### Activity 1
In the thread on vectorizing modulo multiplication, list the names of the variables declared inside the loop of the SSE4.1 implementation.
### Activity 2
Reproduce the passage of the thread on vectorizing modulo multiplication from "Vectorization of modulo" to "improve its performance.", keeping every word unchanged.

### Given passage
+++++

Search code examples
c++algorithmssesimdavx

Vectorization of modulo multiplication


I have a function:

void Func(const int * a, const int * b, size_t size, int p, int * c)
{
    for (size_t i = 0; i < size; ++i)
        c[i] = (a[i]*b[i])%p;
}

This function performs many modulo multiplication for arrays of integer. All integers are positive. And I need to improve its performance.

I thought about SSE and AVX. But they don't have an operation to vectorize modulo multiplication. Or maybe I'm wrong?

Maybe anybody know any posibility to solve this problem?


Solution

  • At first I want to note that modulo operation can be realized with using of float point numbers:

    d % p = d - int(float(d)/float(p))*p.
    

    Although the amount of operation in right part is greater then in left one this part is preferable because it can be vectorized with using of SSE/AVX.

    An implementation with SSE4.1 for 32x32 => 32-bit integer multiplication. Note that conversion from FP back to integer is done with round-to-nearest; use truncation toward zero (cvttps_epi32) if you want semantics like C float->integer conversions.

    void Func(const int * a, const int * b, size_t size, int p, int * c)
    {
        __m128 _k = _mm_set1_ps(1.0f / p);
        __m128i _p = _mm_set1_epi32(p);
        for (size_t i = 0; i < size; i += 4)
        {
            __m128i _a = _mm_loadu_si128((__m128i*)(a + i));
            __m128i _b = _mm_loadu_si128((__m128i*)(b + i));
            __m128i _d = _mm_mullo_epi32(_a, _b);
            __m128i _e = _mm_cvtps_epi32(_mm_mul_ps(_mm_cvtepi32_ps(_d), _k)); // e = int(float(d)/float(p));
            __m128i _c = _mm_sub_epi32(_d, _mm_mullo_epi32(_e, _p));
            _mm_storeu_si128((__m128i*)(c + i), _c);
        }            
    }
    

    An implementation with using of AVX :

    void Func(const int * a, const int * b, size_t size, int p, int * c)
    {
        __m256 _k = _mm256_set1_ps(1.0f / p);
        __m256i _p = _mm256_set1_epi32(p);
        for (size_t i = 0; i < size; i += 8)
        {
            __m256i _a = _mm256_loadu_si128((__m256i*)(a + i));
            __m256i _b = _mm256_loadu_si128((__m256i*)(b + i));
            __m256i _d = _mm256_mullo_epi32(_a, _b);
            __m256i _e = _mm256_cvtps_epi32(_mm256_mul_ps(_mm256_cvtepi32_ps(_d), _k)); // e = int(float(d)/float(p));
            __m256i _c = _mm256_sub_epi32(_d, _mm256_mullo_epi32(_e, _p));
            _mm256_storeu_si128((__m256i*)(c + i), _c);
        }            
    }

+++++

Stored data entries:
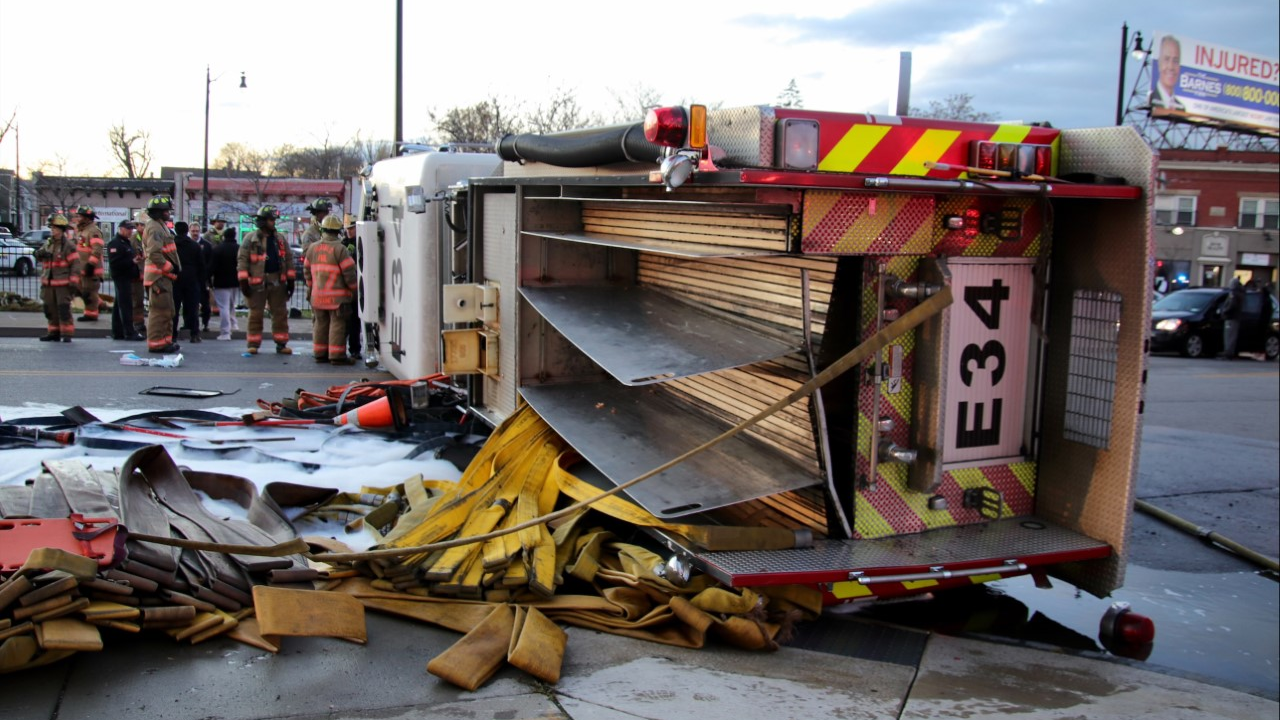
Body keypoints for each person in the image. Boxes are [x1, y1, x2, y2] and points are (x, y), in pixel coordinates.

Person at [237, 204, 295, 355]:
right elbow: (242, 261)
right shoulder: (250, 239)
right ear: (263, 221)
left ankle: (281, 344)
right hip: (257, 284)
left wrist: (291, 282)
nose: (273, 222)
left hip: (277, 282)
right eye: (271, 220)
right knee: (255, 315)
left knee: (280, 314)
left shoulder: (280, 239)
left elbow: (289, 259)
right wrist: (243, 282)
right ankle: (253, 344)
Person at [304, 215, 358, 364]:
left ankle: (320, 353)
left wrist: (311, 287)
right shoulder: (340, 249)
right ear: (337, 231)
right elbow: (349, 274)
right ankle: (336, 356)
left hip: (317, 296)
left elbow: (306, 271)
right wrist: (354, 290)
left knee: (320, 324)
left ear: (323, 230)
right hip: (337, 299)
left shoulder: (312, 248)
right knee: (337, 325)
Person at [33, 214, 82, 342]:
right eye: (51, 228)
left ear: (61, 229)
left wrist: (73, 281)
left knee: (63, 309)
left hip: (62, 285)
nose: (52, 230)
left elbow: (75, 265)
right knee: (49, 309)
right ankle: (53, 332)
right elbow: (39, 256)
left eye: (54, 228)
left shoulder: (68, 246)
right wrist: (39, 253)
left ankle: (67, 334)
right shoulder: (49, 243)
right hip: (48, 284)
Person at [142, 195, 182, 354]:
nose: (168, 213)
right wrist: (170, 267)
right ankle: (156, 343)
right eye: (166, 211)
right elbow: (154, 254)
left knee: (167, 311)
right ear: (158, 212)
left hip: (163, 277)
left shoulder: (160, 226)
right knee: (159, 312)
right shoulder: (155, 228)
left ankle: (165, 341)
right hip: (158, 278)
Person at [106, 220, 145, 341]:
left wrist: (136, 260)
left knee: (119, 305)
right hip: (121, 277)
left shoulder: (125, 242)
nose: (130, 231)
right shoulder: (115, 243)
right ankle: (129, 332)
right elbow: (115, 263)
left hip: (127, 277)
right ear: (121, 229)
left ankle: (118, 332)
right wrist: (132, 261)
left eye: (131, 229)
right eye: (128, 229)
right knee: (126, 306)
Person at [171, 221, 205, 344]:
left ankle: (172, 335)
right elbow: (201, 265)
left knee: (174, 308)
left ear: (175, 230)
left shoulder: (172, 245)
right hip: (191, 278)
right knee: (192, 307)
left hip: (175, 278)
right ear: (187, 231)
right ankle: (194, 334)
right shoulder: (194, 245)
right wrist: (202, 282)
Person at [72, 204, 105, 322]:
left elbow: (97, 250)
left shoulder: (93, 231)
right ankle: (100, 304)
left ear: (87, 218)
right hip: (81, 269)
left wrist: (91, 265)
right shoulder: (81, 231)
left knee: (89, 292)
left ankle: (91, 314)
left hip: (91, 269)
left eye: (80, 216)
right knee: (80, 290)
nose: (78, 218)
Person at [210, 227, 241, 340]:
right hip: (236, 281)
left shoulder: (218, 249)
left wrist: (207, 278)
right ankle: (234, 324)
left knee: (223, 307)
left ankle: (225, 332)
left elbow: (212, 266)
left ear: (224, 236)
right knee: (232, 304)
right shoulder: (239, 248)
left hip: (221, 282)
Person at [342, 214, 361, 359]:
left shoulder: (361, 243)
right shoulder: (342, 244)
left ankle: (355, 349)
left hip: (357, 286)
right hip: (344, 287)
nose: (349, 231)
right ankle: (339, 349)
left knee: (355, 320)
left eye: (352, 228)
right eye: (347, 229)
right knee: (343, 321)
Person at [1152, 35, 1185, 111]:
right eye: (1166, 59)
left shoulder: (1181, 108)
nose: (1171, 67)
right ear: (1159, 63)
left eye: (1175, 61)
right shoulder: (1151, 99)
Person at [130, 210, 147, 336]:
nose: (142, 227)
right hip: (138, 275)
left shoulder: (150, 237)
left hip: (150, 273)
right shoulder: (133, 239)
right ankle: (138, 323)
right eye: (140, 225)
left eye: (144, 225)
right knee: (137, 300)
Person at [1219, 277, 1245, 360]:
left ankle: (1228, 352)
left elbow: (1232, 305)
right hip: (1235, 317)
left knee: (1229, 336)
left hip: (1231, 317)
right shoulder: (1240, 293)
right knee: (1232, 336)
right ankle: (1229, 351)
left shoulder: (1233, 294)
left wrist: (1224, 311)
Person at [197, 225, 214, 331]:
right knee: (190, 303)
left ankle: (205, 323)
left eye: (196, 231)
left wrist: (207, 275)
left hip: (204, 279)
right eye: (193, 231)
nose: (195, 233)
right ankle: (189, 323)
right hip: (192, 278)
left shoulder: (207, 245)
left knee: (205, 303)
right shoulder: (188, 244)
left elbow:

+++++

### Final answer 1
_a, _b, _d, _e, _c

### Final answer 2
Vectorization of modulo multiplication


I have a function:

void Func(const int * a, const int * b, size_t size, int p, int * c)
{
    for (size_t i = 0; i < size; ++i)
        c[i] = (a[i]*b[i])%p;
}

This function performs many modulo multiplication for arrays of integer. All integers are positive. And I need to improve its performance.